Passage:
Lets have a look at some of the unigrams identifed by GenSim's phrase detection.
By analysing the list below then tweaking the phrase variables one can iteratively tune to get the most sensible mix of unigrams.
The unigrams are joined by and underscore, a human will read these as a 2 word phrase but to the modelling in the next step they will be represented by just a single number.

In [None]:
texts[5:20]

Now that we have our raw text reduced down to just the words and phrases which we feel gives the documents meaning there is one more step before we can begin to model the data.
Given that we want to leverage various statistical techniques to help us identify meaningful patterns in our text data we need to get the text into a useable numeric format.
Here we convert the text into a dictionary and a corpus (explanations below)

In [None]:
dictionary = Dictionary(texts)
corpus = [dictionary.doc2bow(text) for text in texts]

The dictionary simply lists each word with its own numerical index.
We can inspect individual words.

In [None]:
dictionary[1]

The corpus holds the document structure in a simple list of coordinates where each word or phrase is held within () the first number being the word ID which corresponds to the dictionary, the second number being the frequency of that word within the document. The multiple words for each document are contained within []

In [None]:
corpus[15]

There are other ways to numerically represent text data such as sparse matricies which allow one to do useful analyses such as Term Frequency - Inverse Document Frequency (see here https://en.wikipedia.org/wiki/Tf%E2%80%93idf )
Since I'm interested in topic modelling here I don't need to do such a thing, also GenSim expects the data in the format we have created.

### NOW FOR THE TOPIC MODELS
### LDA

Latent Dirichlet Allocation is a tried and tested technique used for topic modelling, adapted from Dirichlet Distributions specifically for the purpose of identifying topics in large volumes of text.
further reading here: https://en.wikipedia.org/wiki/Latent_Dirichlet_allocation
and here: https://en.wikipedia.org/wiki/Dirichlet_distribution

In [None]:
#be sure to check out gensim's other models, I had sucess with LSI also.
#start high with your clusters and sense check the results, gradually
#reducing the number of clusters until you have fewer but more concise clusters.
ldamodel = LdaModel(corpus=corpus, num_topics=8, id2word=dictionary)

In [None]:
ldamodel.show_topics(8)

### pyLDAvis - sharing the results

As you can see above, representing the topics with just words and a nmumber showing the contribution of each word to the topic isn't exactly an intuitive way of exploring the result even for an analyst, let alone sharing the results back to someone who has the domain knowledge but is most likely not an analytical p`erson.
As with all types of analyses, good visualisation is required to get the most from your results.
Here I use PyLDAvis which is a tool for graphically representing and interacting with LDA model outputs.
More info here: https://pypi.org/project/pyLDAvis/

In [None]:
pyLDAvis.enable_notebook()
pyLDAvis.gensim.prepare(ldamodel, corpus, dictionary)

Record excerpts:
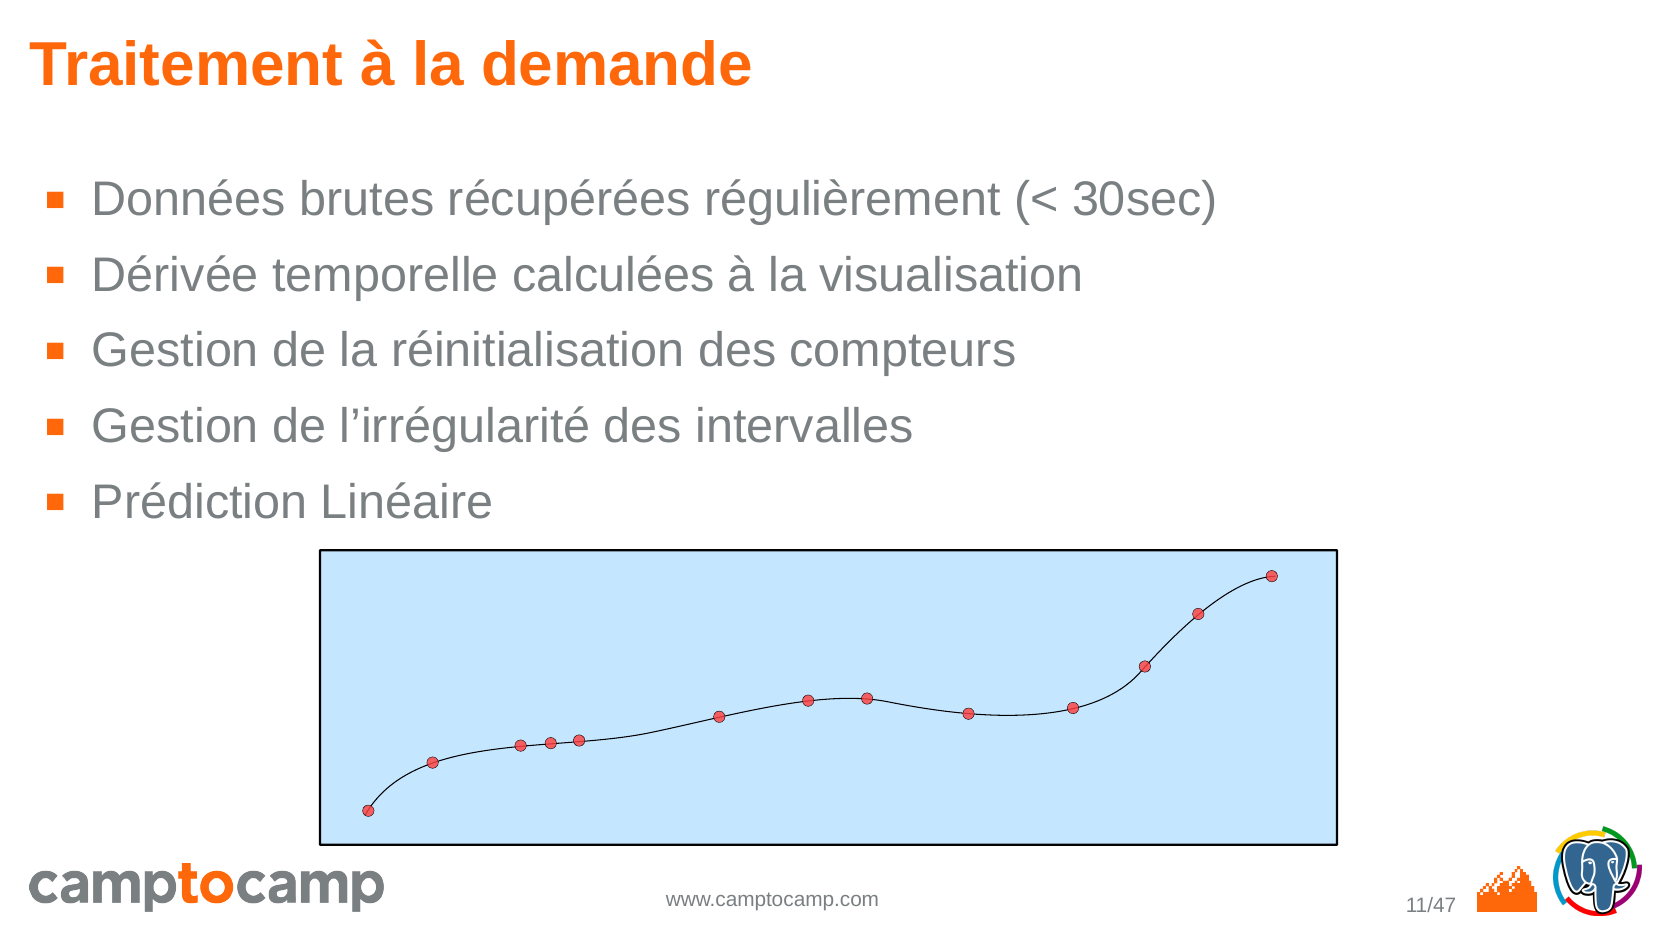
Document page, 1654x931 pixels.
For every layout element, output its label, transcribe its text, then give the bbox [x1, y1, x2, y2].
--
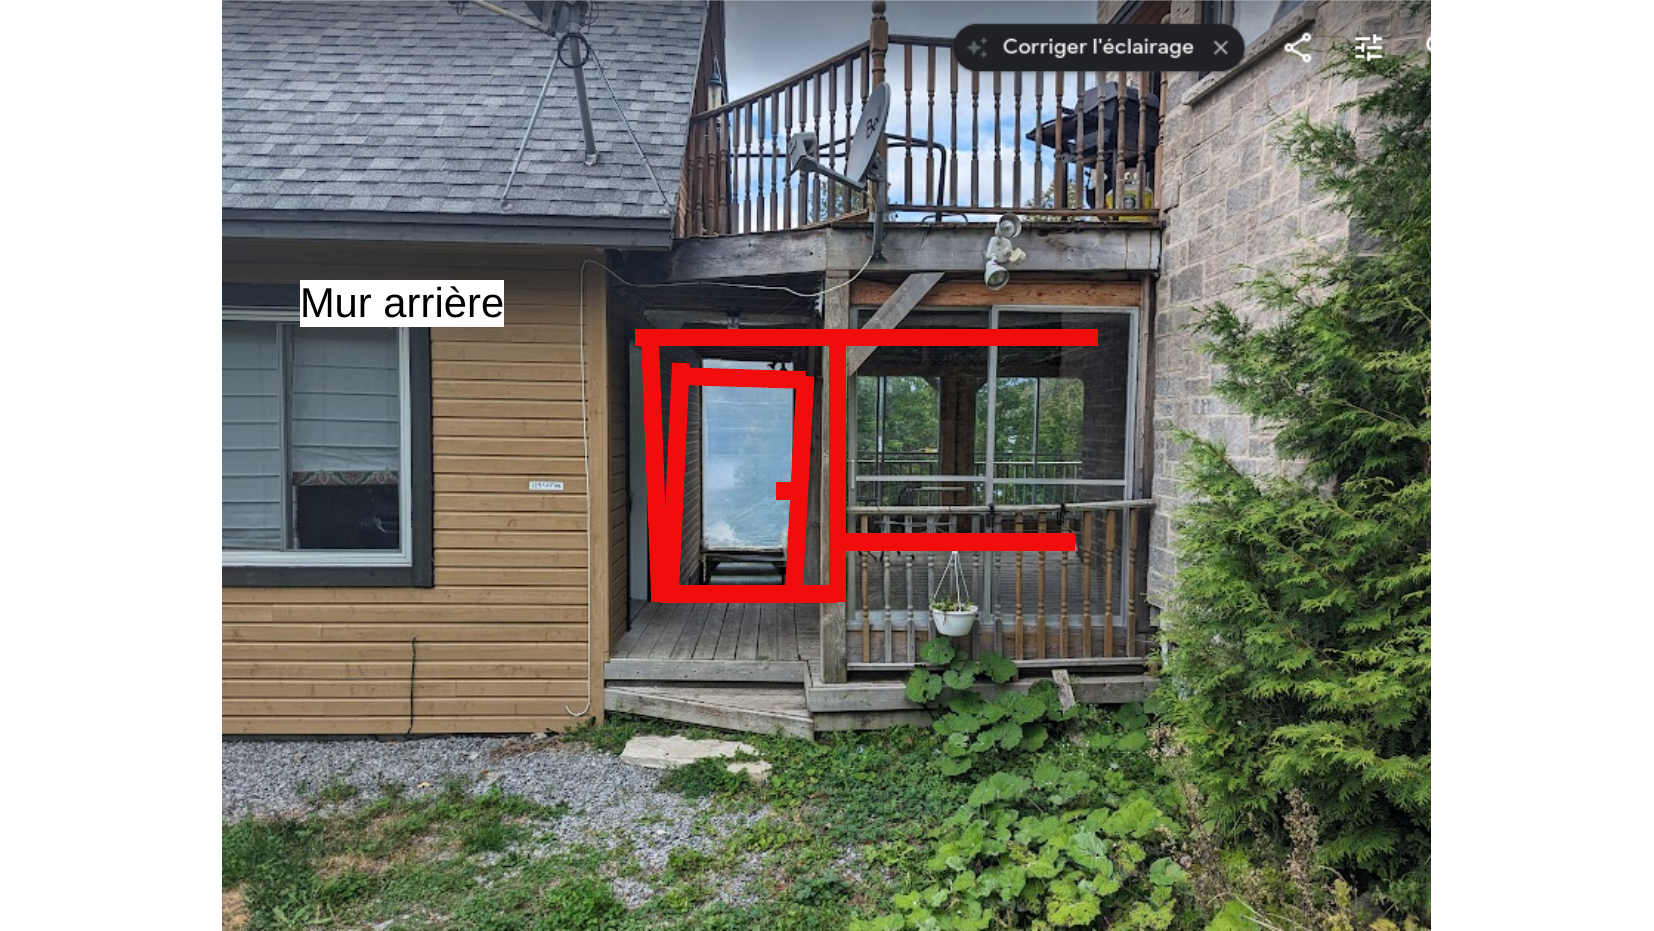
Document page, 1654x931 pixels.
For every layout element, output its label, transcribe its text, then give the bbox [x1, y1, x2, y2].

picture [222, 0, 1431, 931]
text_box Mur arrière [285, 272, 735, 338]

Problems to work on:
1 – In the topic modelling passage, what does the second number in each pair of the corpus stand for?
2 – Decide whether each statement agrees with the topic modelling passage, answering yes or no and quoting the words that settle it.
(a) The unigrams are linked by an underscore.
(b) The author needs sparse matrices for the topic modelling.
(c) PyLDAvis is a tool for graphically representing and interacting with LDA model outputs.
3 – Please reproduce verbatim the part of the topic modelling passage starting at "#start high with" and ending at "from your results.".
The rows are separate material from the topic modelling passage.

Exercise answers:
1 – The frequency of that word within the document.

2 –
(a) Yes: "The unigrams are joined by and underscore"
(b) No: "Since I'm interested in topic modelling here I don't need to do such a thing"
(c) Yes: "PyLDAvis which is a tool for graphically representing and interacting with LDA model outputs"

3 –
#start high with your clusters and sense check the results, gradually
#reducing the number of clusters until you have fewer but more concise clusters.
ldamodel = LdaModel(corpus=corpus, num_topics=8, id2word=dictionary)

In [None]:
ldamodel.show_topics(8)

### pyLDAvis - sharing the results

As you can see above, representing the topics with just words and a nmumber showing the contribution of each word to the topic isn't exactly an intuitive way of exploring the result even for an analyst, let alone sharing the results back to someone who has the domain knowledge but is most likely not an analytical p`erson.
As with all types of analyses, good visualisation is required to get the most from your results.